Mary Tyler Moore, The Mary Tyler Moore Show
Of course, Mary Tyler Moore's most iconic role was on her own sitcom, The Mary Tyler Moore Show, which ran from 1970 to 1977. She directed the 1974 episode "A Boy's Best Friend," which ended up being the one and only directorial effort of her career.
Jon Hamm, Mad Men
Mad Men may have been an ensemble series in many ways, but it's hard to deny that Jon Hamm's Don Draper was something of a lead. Despite his starring role, Hamm found time to direct two episodes of AMC's acclaimed drama, "Collaborators" and "Tea Leaves."
"It was fun, it was invigorating," Hamm told Reuters about his directorial debut in 2012. "It was the first show back that we shot after that long lay-off. It was wonderful to get a totally different perspective, not only on the show but on these wonderful actors I have known, and to watch them work from an objective viewpoint. It really enables you to see how much work goes into creating a TV show before the actors come on set."
Laura Innes, ER
One of the longest running shows on television, ER spanned 15 seasons, and Laura Innes was a major part of that legacy, appearing as Dr. Kerry Weaver in an incredible 249 episodes. During that time, she also directed 12 episodes of the series. By the time Innes was ready to make her ER departure, she already had a directing deal in place with the show's creator, John Wells.
Jason Alexander, Seinfeld
Jason Alexander is known for playing George Costanza on Seinfeld, but he also had a hand in the '90s "show about nothing" behind the scenes, directing the 1992 episode "The Good Samaritan." As Alexander revealed in a 2014 interview with The Hollywood Reporter, directing ended up becoming a passion of his.
"If I could really move my career much more into predominantly directing, I would jump at that," he said at the time.
Dave Coulier, Fuller House
After playing Joey on Full House, Dave Coulier got the chance to reprise the role on Netflix's sequel series Fuller House—and that also afforded him the opportunity to step behind the camera. He directed five episodes of the series, which recently wrapped filming its fifth and final season. And although creator Jeff Franklin admitted in an interview with Business Insider that he had concerns about letting Coulier direct, it turned out better than expected.
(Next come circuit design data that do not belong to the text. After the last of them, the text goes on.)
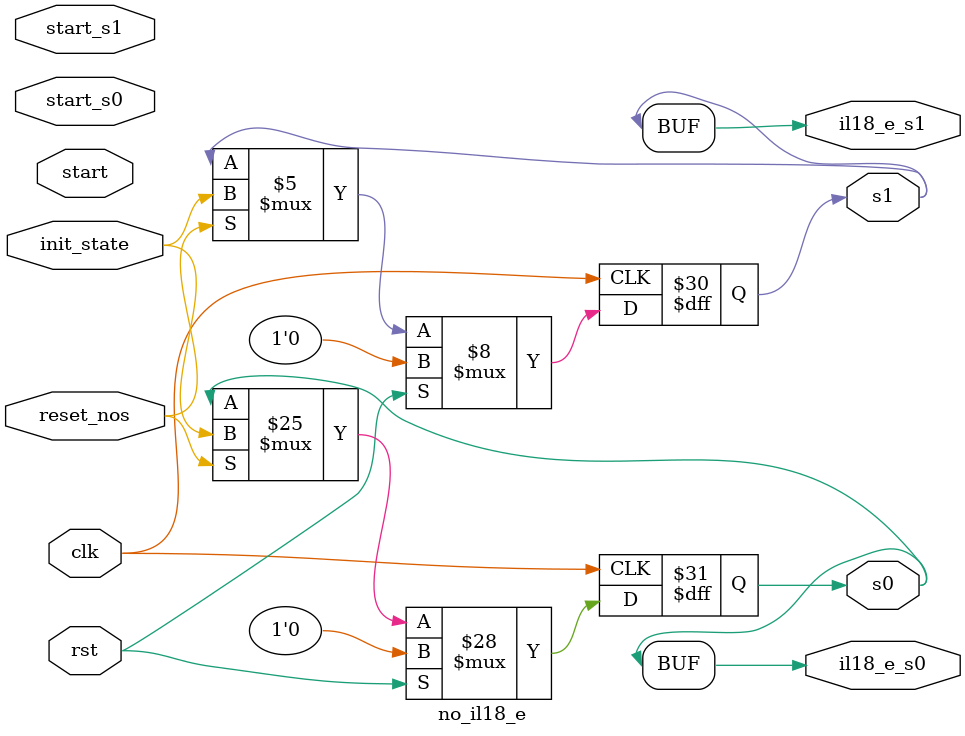
<source format=v>

module no_il18_e
(
  input clk,
  input start,
  input rst,
  input reset_nos,
  input start_s0,
  input start_s1,
  input init_state,
  output reg [1-1:0] s0,
  output reg [1-1:0] s1,
  output [1-1:0] il18_e_s0,
  output [1-1:0] il18_e_s1
);

  reg pass;

  always @(posedge clk) begin
    if(rst) begin
      s0 <= 1'd0;
      pass <= 1'b0;
    end else begin
      if(reset_nos) begin
        s0 <= init_state;
        pass <= 1;
      end else begin
        if(start_s0) begin
          if(pass) begin
            s0 <=  s0 ;
            pass <= 0;
          end else begin
            pass <= 1;
          end
        end 
      end
    end
  end


  always @(posedge clk) begin
    if(rst) begin
      s1 <= 1'd0;
    end else begin
      if(reset_nos) begin
        s1 <= init_state;
      end else begin
        if(start_s1) begin
          s1 <=  s1 ;
        end 
      end
    end
  end

  assign il18_e_s0 = s0;
  assign il18_e_s1 = s1;

endmodule

</source>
"We were a little nervous, because Dave's a big kid," Franklin said. "But he really stepped up, took it very seriously, and did a great job."
Peter Krause, Parenthood
At the same time Peter Krause was starring as Peter Braverman on the NBC family drama Parenthood, he also directed three episodes over the course of the series' six-season run: "A Potpourri of Freaks," "Small Victories," and "Politics."